Additionally, the confession of judgment concisely states that this money due arose out of Defendant's conduct receiving fringe benefits from Plaintiff after failing to provide Plaintiff with notice of Defendants' divorce and ineligibility. Finally, it shows the sum is justly due because Defendants defaulted on their payment. Further, the confession of judgment incorporates the stipulation for entry of judgment by confession which states that the judgment amount, plus interest accrual, and reasonable attorney's fees would be due in the event of a default.
Thus, this judgment by confession complies with NRS § 17.100 and is entered without action pursuant to NRS § 17.090.
III. CONCLUSION
IT IS ORDERED that MOTION for the Writ of Execution Myesha Johnson (ECF No. 537) is DENIED without prejudice. On October 6, 2020, the Clerk of Court entered a third amended judgment in the amount of $4,018.13 against Defendants Myesha Johnson and Robert White. ECF No. 441. On June 18, 2021, Plaintiff filed a motion for writ of execution seeking satisfaction of this judgment amount against Defendant Johnson. ECF No. 501. Three days later the Clerk issued the writ. ECF No. 502. On December 2, 2022, Plaintiff filed another motion for writ of execution against Defendant Johnson -the instant motion for writ of execution. ECF No. 537. Plaintiff may file a new motion for writ of execution with the affidavit and proposed writ of execution against Defendant Johnson. Plaintiff shall file a supplement clarifying the difference between the motion already granted and the renewed motion.

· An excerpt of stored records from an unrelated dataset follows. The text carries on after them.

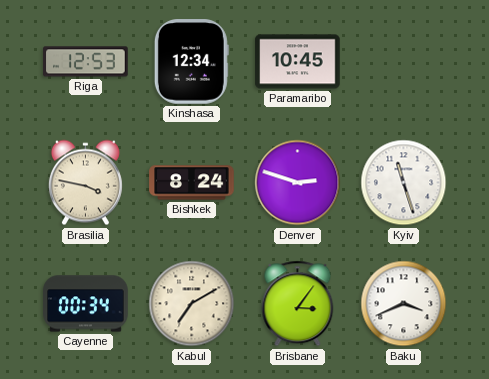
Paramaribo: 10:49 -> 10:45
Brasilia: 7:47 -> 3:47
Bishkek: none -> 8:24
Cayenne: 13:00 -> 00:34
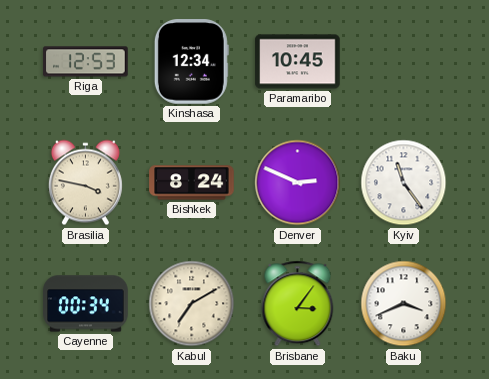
Denver: 2:48 -> 2:49
Kyiv: 11:27 -> 11:24
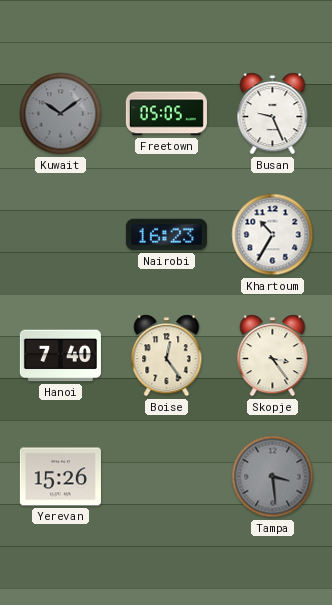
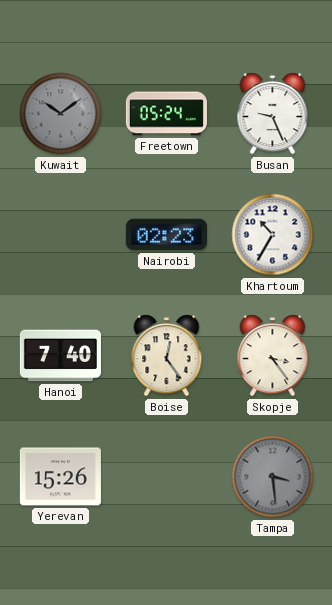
Freetown: 05:05 -> 05:24
Nairobi: 16:23 -> 02:23
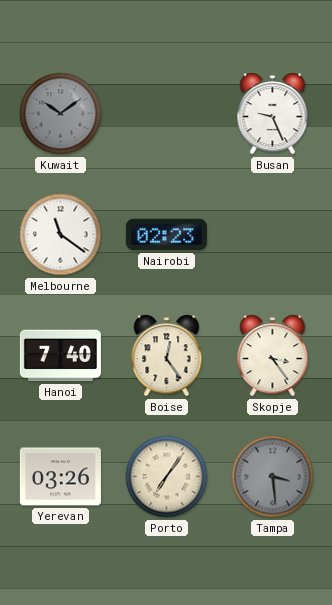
Freetown: 05:24 -> none
Melbourne: none -> 11:21
Khartoum: 10:35 -> none
Yerevan: 15:26 -> 03:26
Porto: none -> 7:06
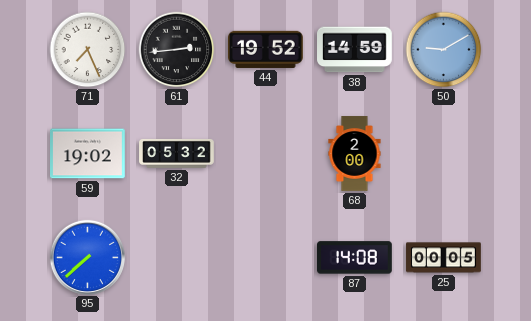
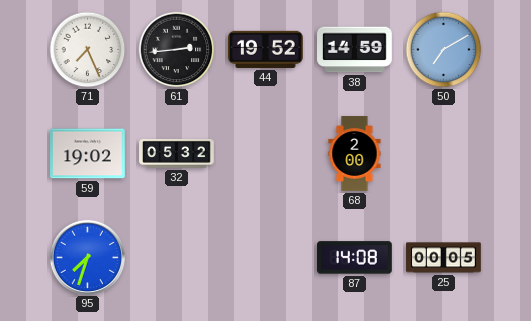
50: 9:10 -> 7:10
95: 7:38 -> 7:33
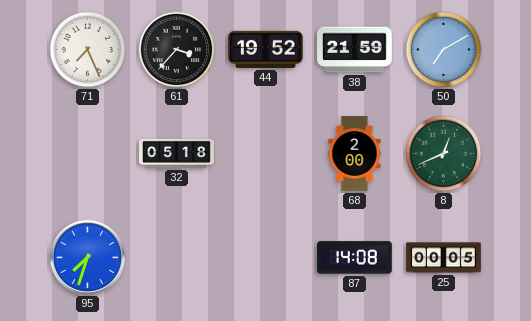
61: 2:44 -> 3:37
38: 14:59 -> 21:59
59: 19:02 -> none
32: 05:32 -> 05:18
8: none -> 12:41
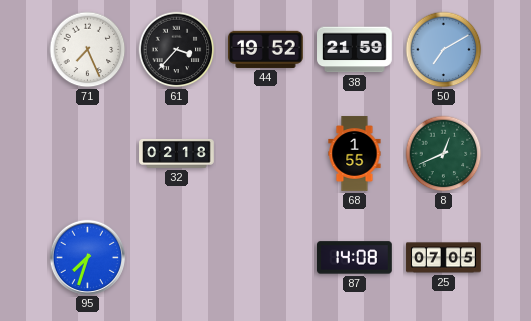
32: 05:18 -> 02:18
68: 2:00 -> 1:55
25: 00:05 -> 07:05
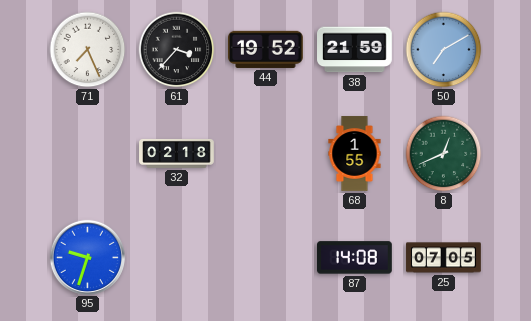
95: 7:33 -> 9:33
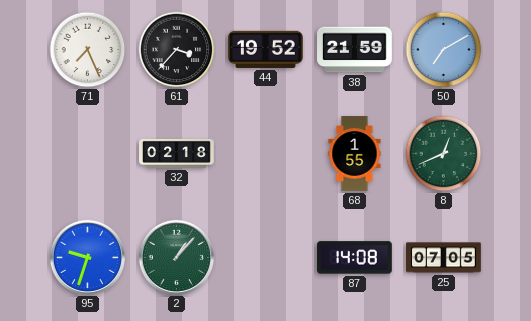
2: none -> 1:07
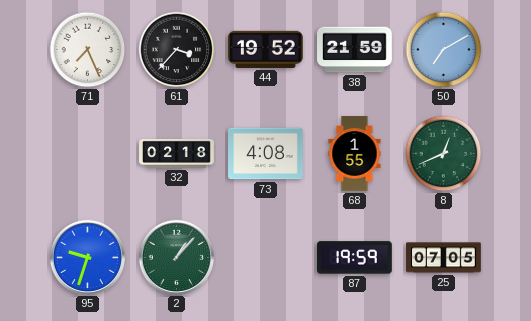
73: none -> 4:08
87: 14:08 -> 19:59
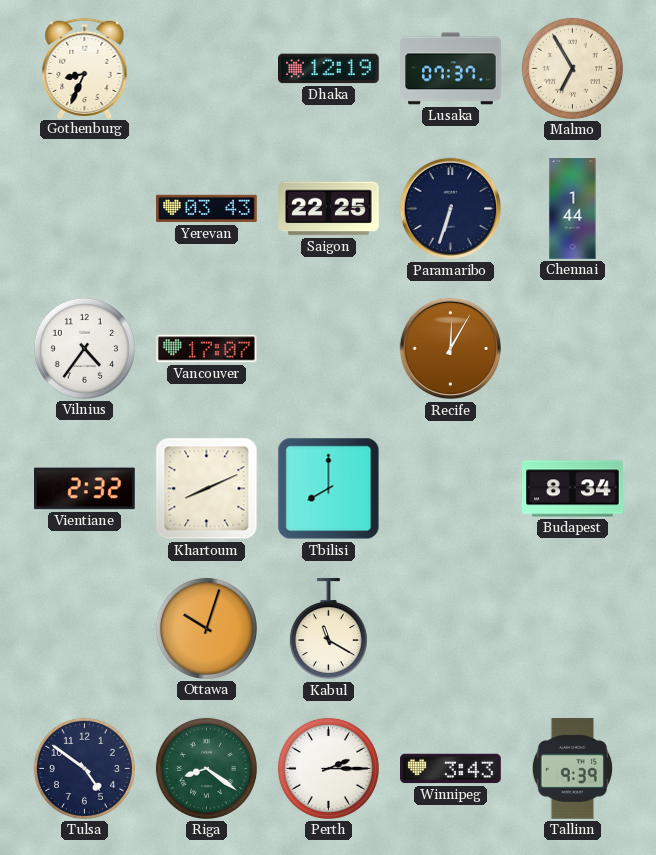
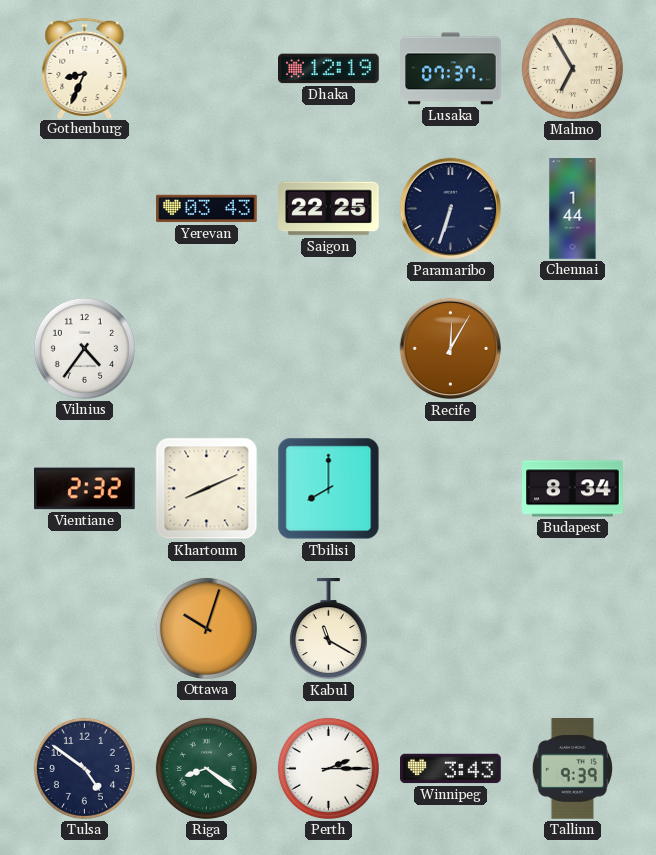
Vancouver: 17:07 -> none
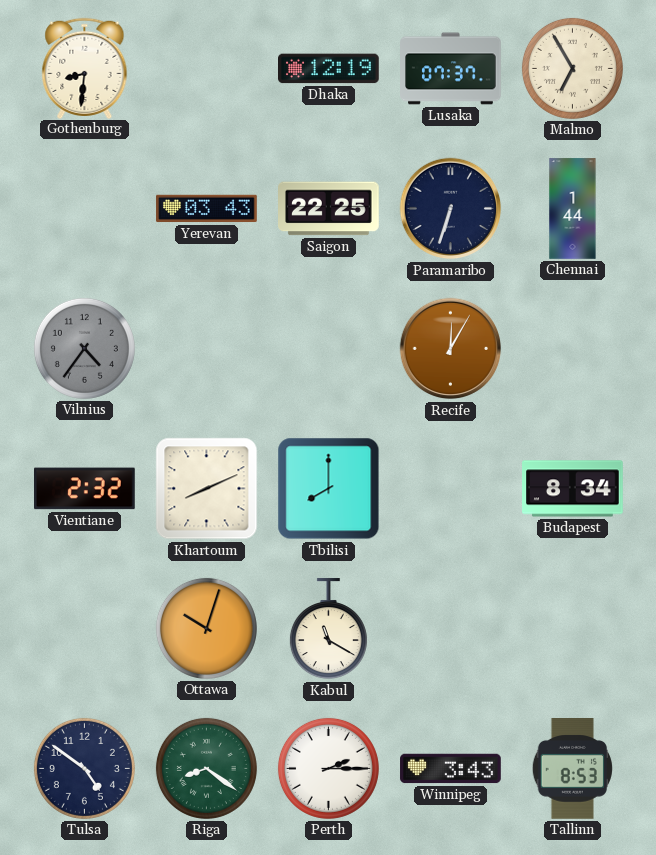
Gothenburg: 8:34 -> 8:31
Vilnius dial: white -> grey
Tallinn: 9:39 -> 8:53
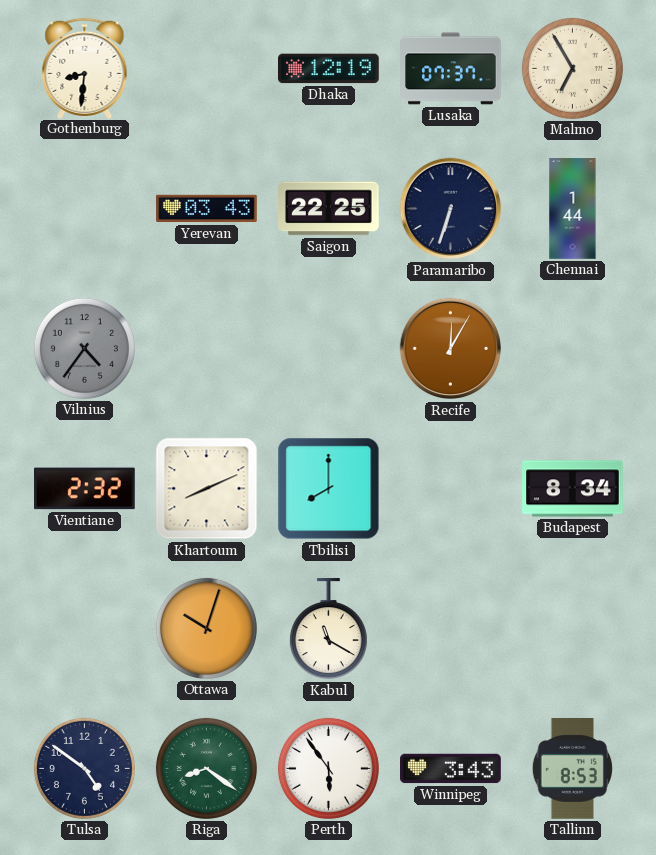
Perth: 2:15 -> 5:54
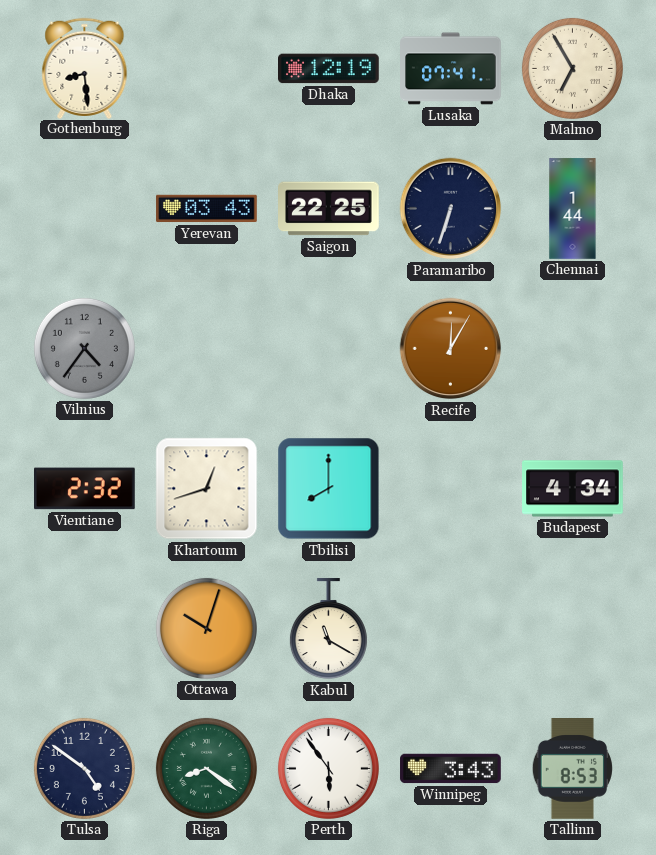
Gothenburg: 8:31 -> 8:29
Lusaka: 07:37 -> 07:41
Khartoum: 8:11 -> 12:42
Budapest: 8:34 -> 4:34
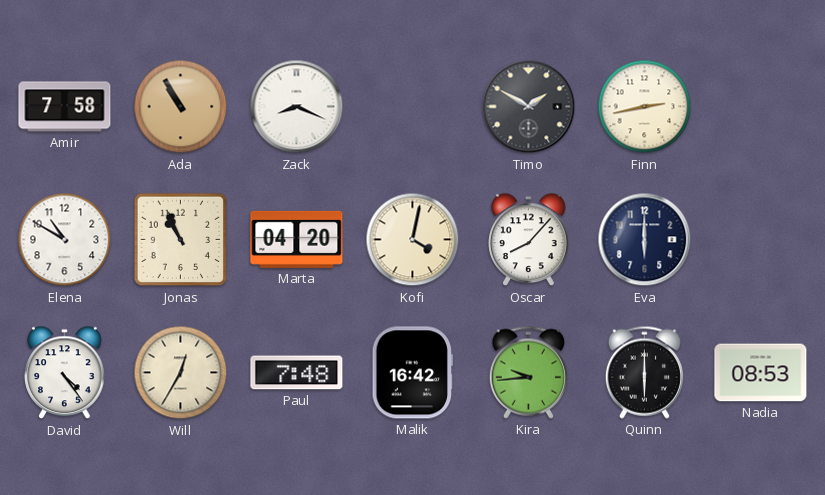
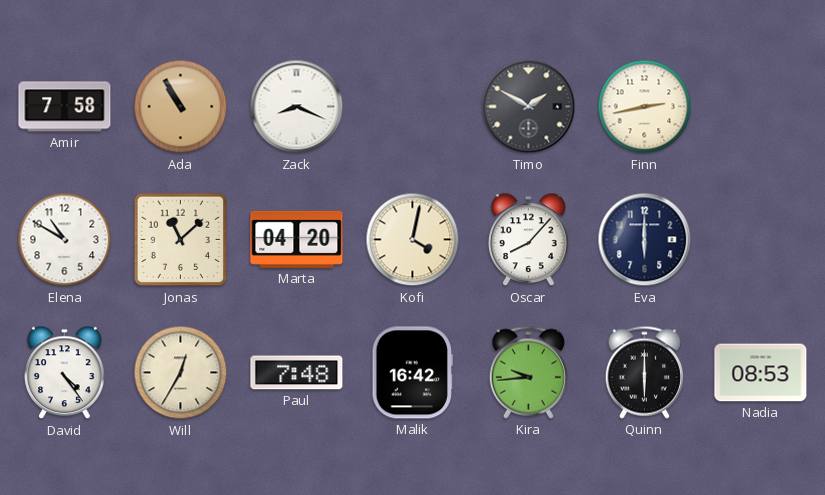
Jonas: 10:56 -> 11:08
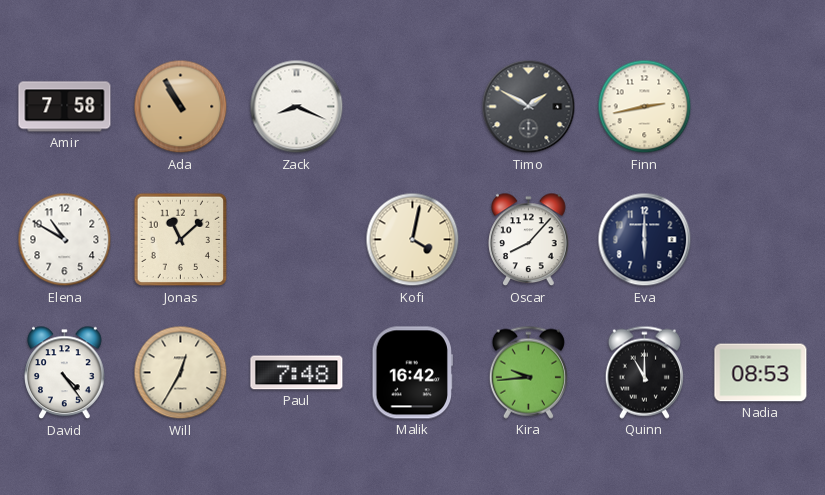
Marta: 04:20 -> none
Quinn: 6:00 -> 11:00
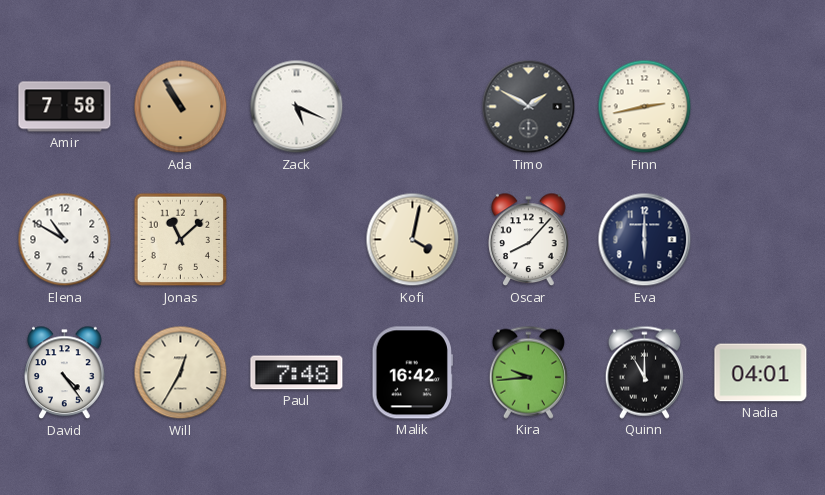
Zack: 8:19 -> 5:19
Nadia: 08:53 -> 04:01
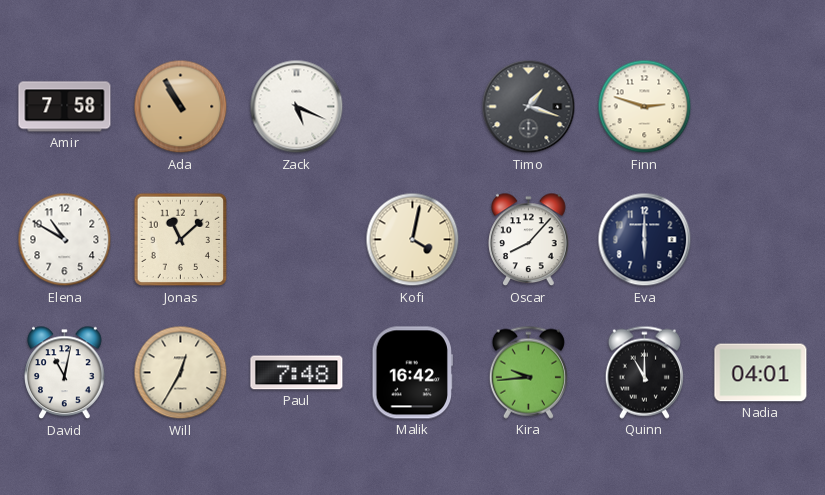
Timo: 1:50 -> 1:18
Finn: 2:43 -> 2:48
David: 4:24 -> 11:02
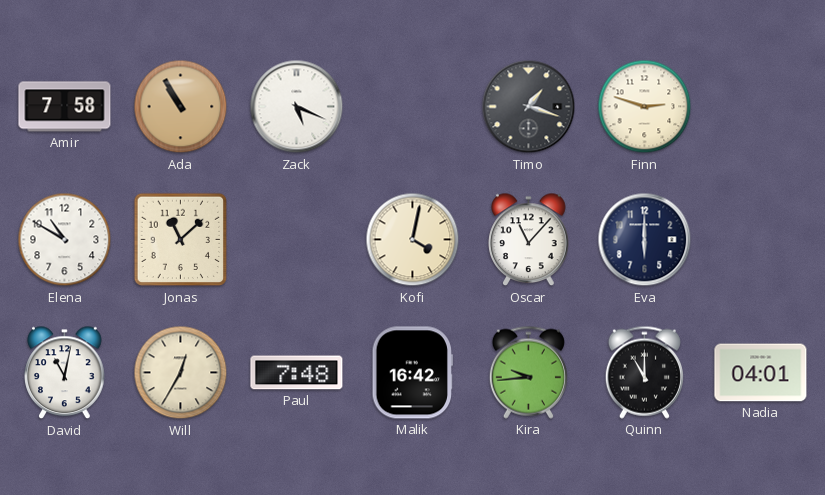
Oscar: 8:07 -> 11:07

IT IS FURTHER ORDERED that the MOTION for Judgment by Confession (ECF No. 538) is GRANTED.
IT IS FURTHER ORDERED that the MOTION for Judgment by Confession (ECF No. 539) is GRANTED.
IT IS FURTHER ORDERED that the MOTION for Judgment by Confession (ECF No. 540) is DENIED as moot, as Plaintiff withdrew the motion. See ECF No. 542.
IT IS FURTHER ORDERED that MOTION for Judgment by Confession (ECF No. 541) is GRANTED.